Currently, the debate within the universities and institutions of higher learning have resembled an exercise in intellectual mud-slinging, with accusations of intolerance, fascism, armchair activism, “when-we” syndrome, and all manner of invective dressed up as intellectually cogent debates. Personal squabbles (even though unacknowledged) are discolouring the debate and holding back the movement. The debates seem removed from the realities of the moment that South Africa, 21 years into its new democracy, finds itself in. Instead they tend to rely on historical precedent, drawing on experiences that – while instructive – are considerably removed from the realities of the 21st Century South African socio-political context (not to mention the current global context).

The danger of restricting the movements activities to internal contestations within the universities, is that it effectively remains a storm in a teacup, removed from the greater political forces that it is necessary to influence in order to achieve its objectives. Furthermore, should the movement fragment from within, it will effectively remain divided and conquered. This only serves the interests of those in power, as they are able to escape out the back door while the ‘brawling’ remains restricted to the universities and other institutions of higher education.

The movement has already sparked similar protests in other sectors, and re-energised the will of workers to take political action, so the potential to expand its ambit exists in real terms. However, should the movement fragment and disintegrate, its contribution will ultimately amount to nothing more than introducing the hashtag prefix to the 21st Century South African political landscape.

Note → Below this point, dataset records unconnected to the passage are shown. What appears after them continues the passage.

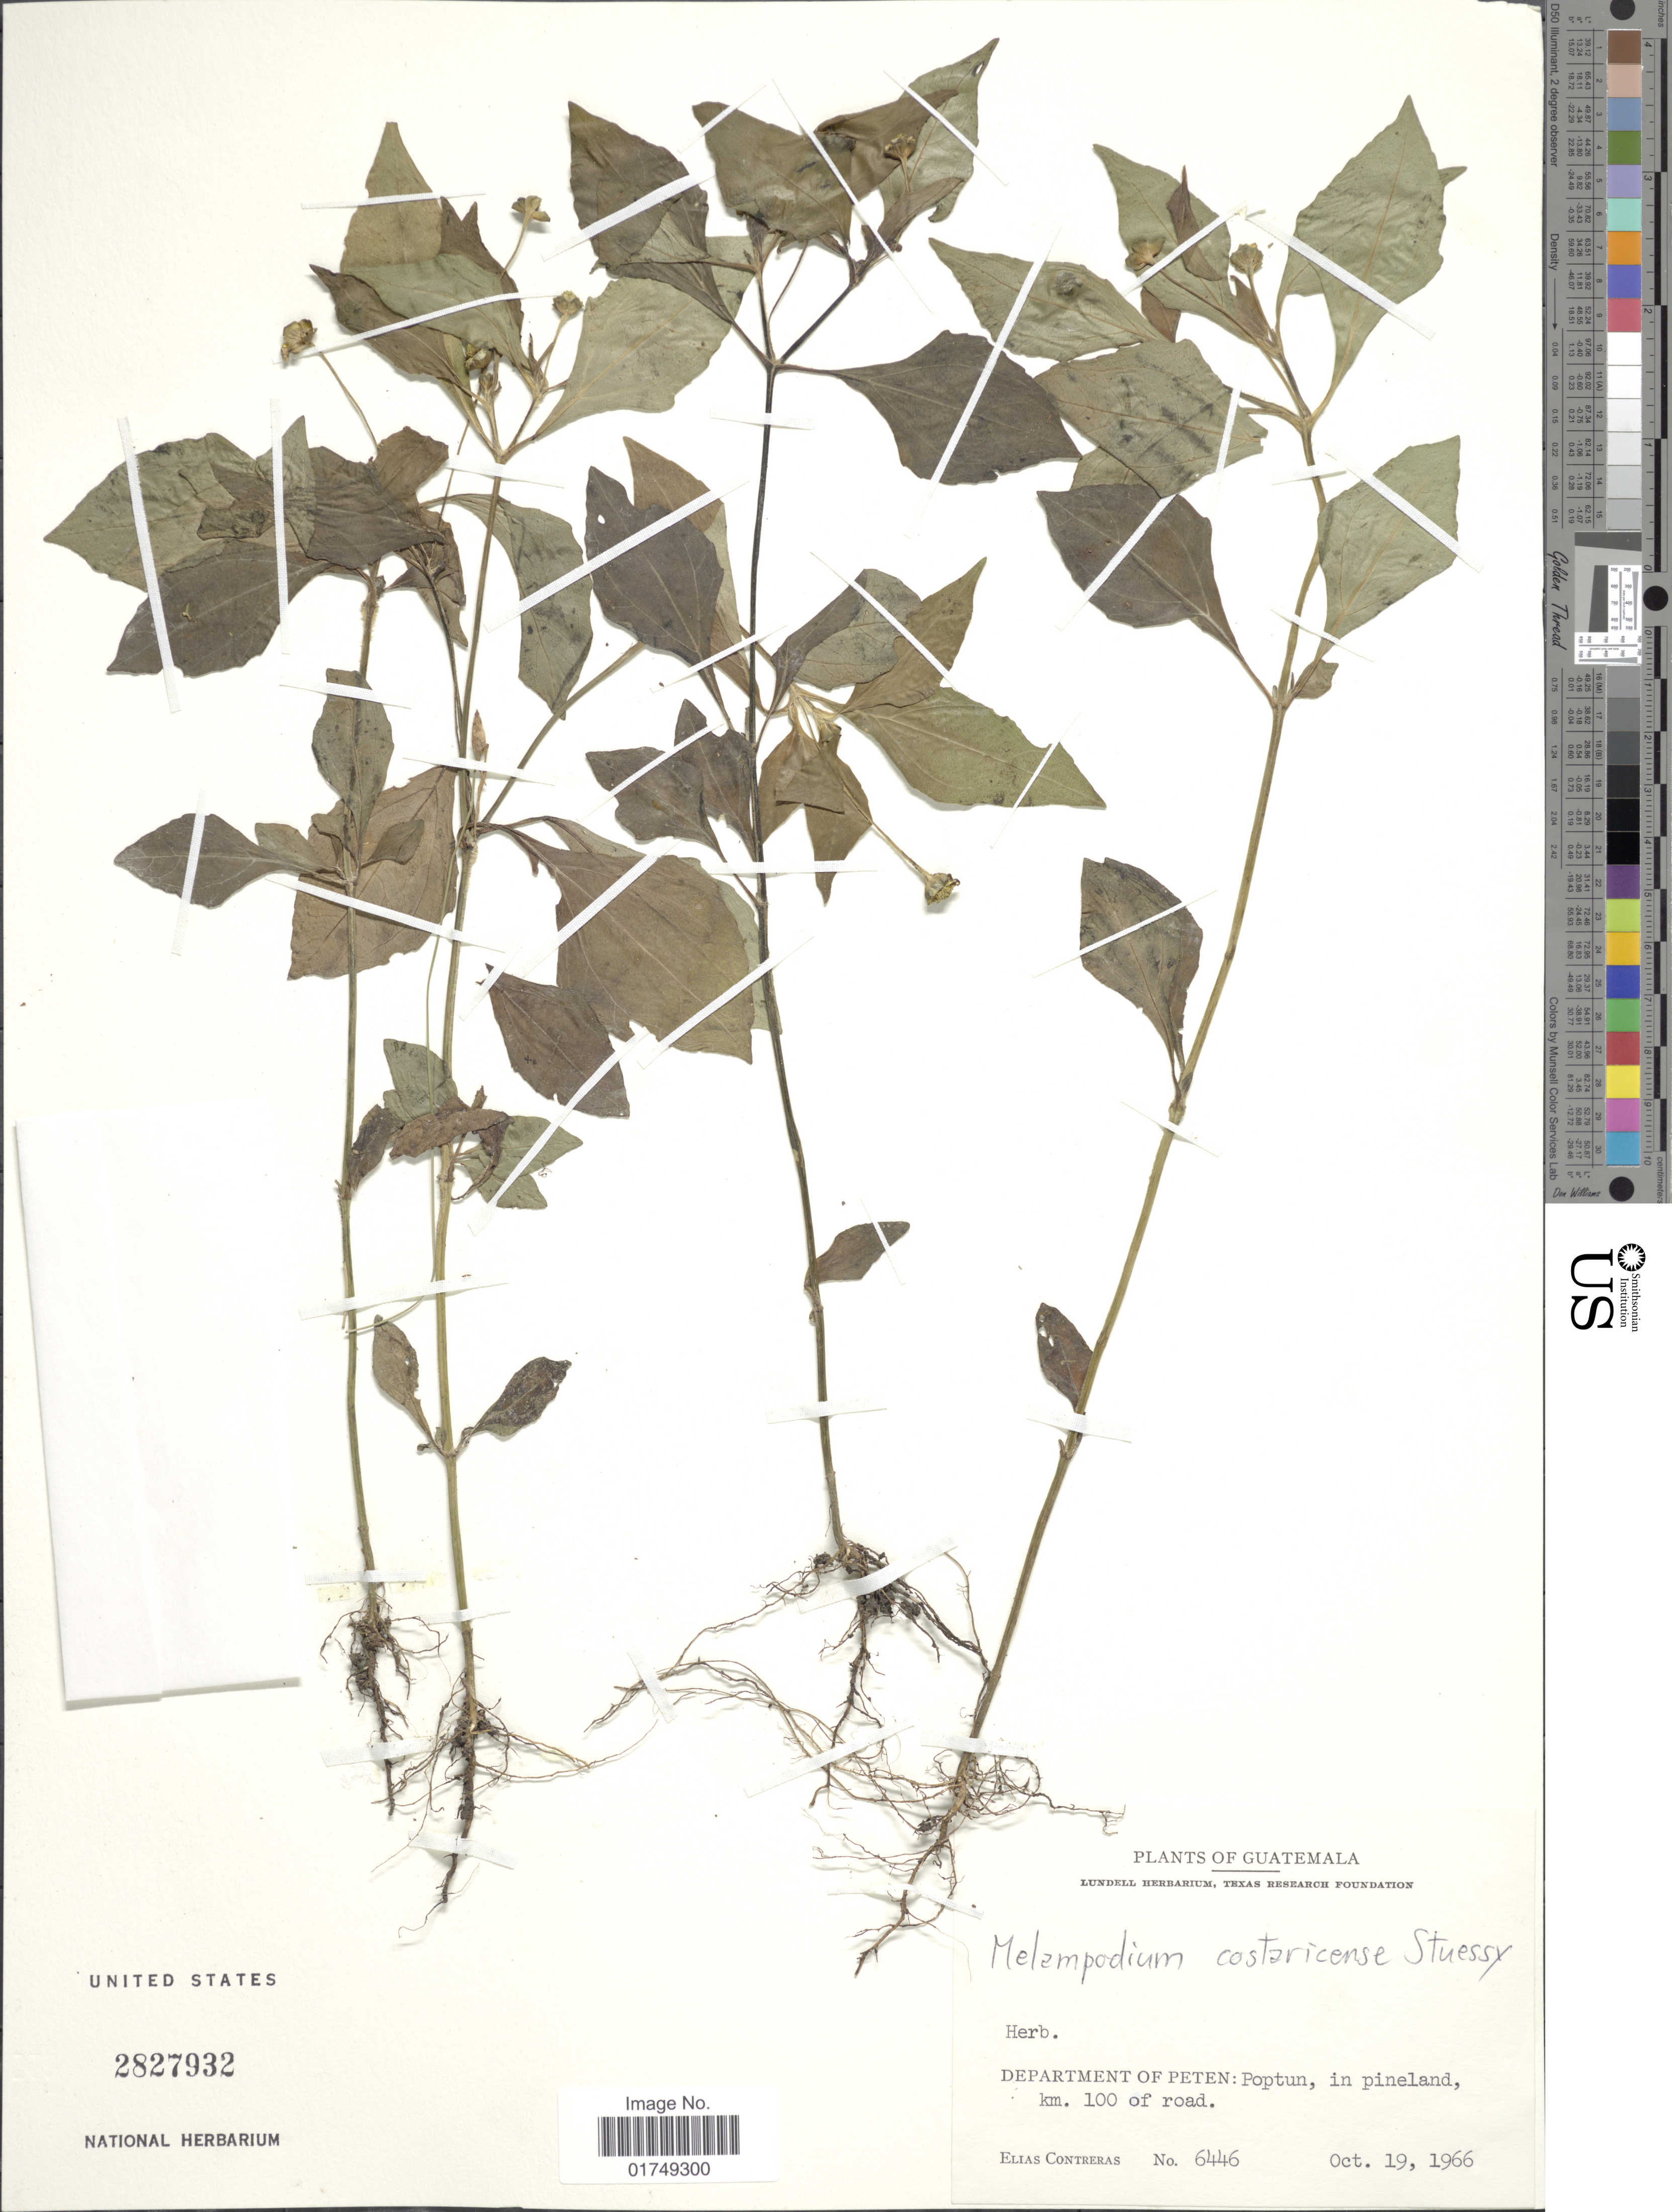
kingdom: Plantae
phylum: Tracheophyta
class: Magnoliopsida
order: Asterales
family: Asteraceae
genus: Melampodium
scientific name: Melampodium costaricense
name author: Stuessy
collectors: E. Contreras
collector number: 6446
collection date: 1966-10-19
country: Guatemala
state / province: El Petén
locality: Poptun, in pineland, km 100 of road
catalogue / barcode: US 2827932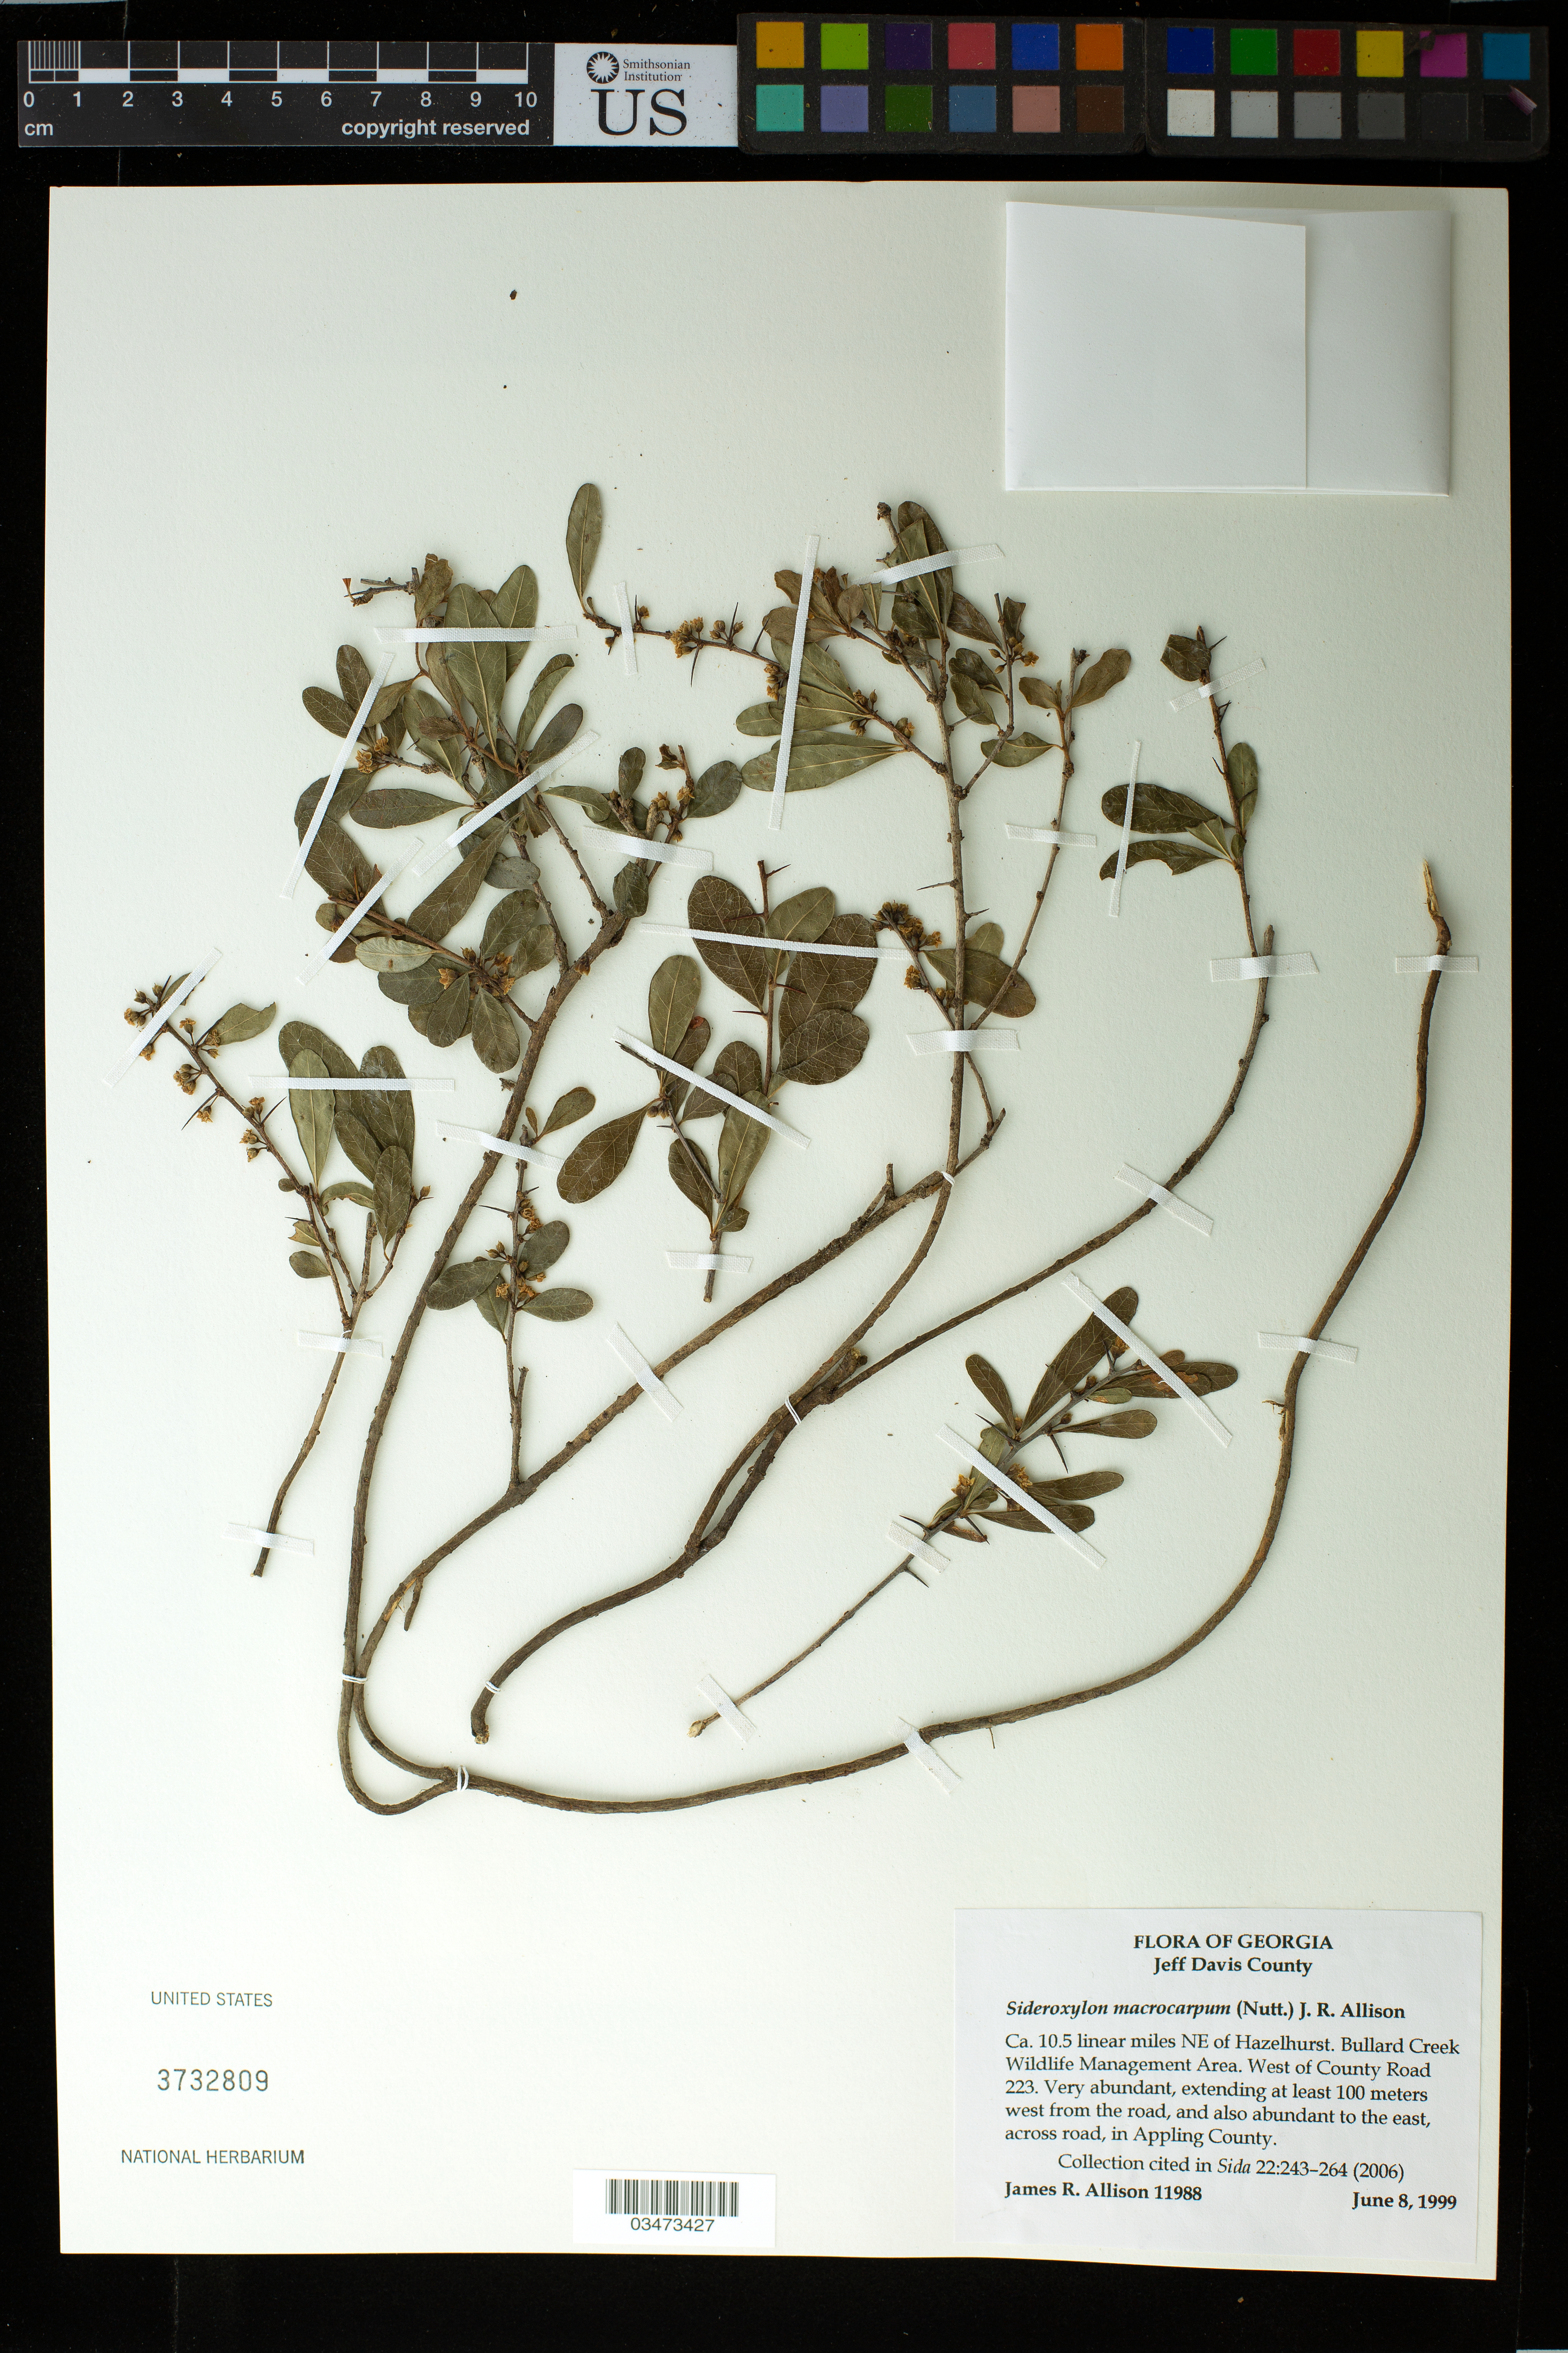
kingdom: Plantae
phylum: Tracheophyta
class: Magnoliopsida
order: Ericales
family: Sapotaceae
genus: Sideroxylon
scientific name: Sideroxylon macrocarpum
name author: (Nutt.) J.R. Allison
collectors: J. R. Allison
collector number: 11988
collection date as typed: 8 Jun 1999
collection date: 1999-06-08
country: United States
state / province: Georgia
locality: Jeff Davis County.Ca. 10.5 linear miles NE of Hazelhurst. Bullard Creek Wildlife Management Area. West of County Road 223.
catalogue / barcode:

An important opportunity for substantive change may hence go amiss should the debate remain the preserve of higher education institutions alone. It needs to be broadened, so that a variety of voices can enter the debate from all sectors in South African society, voice their concerns and desires, and find representation within the movement through identifying with it. In doing so, the #FeesMustFall movement will itself leapfrog into a more substantive entity in the public domain, and stand a greater chance of sustaining its cause and bringing about substantive change in South Africa.

The movement currently occupies a valuable space in the public conscience. However, the moment is fleeting, and should it not be consolidated and built upon, it may be well lost before it has truly begun. The political sphere in South Africa does not need another cautionary tale, another “I told you so”. It needs an effective public voice that cuts across class, race and generational lines, and can help spur on and bring about substantive change.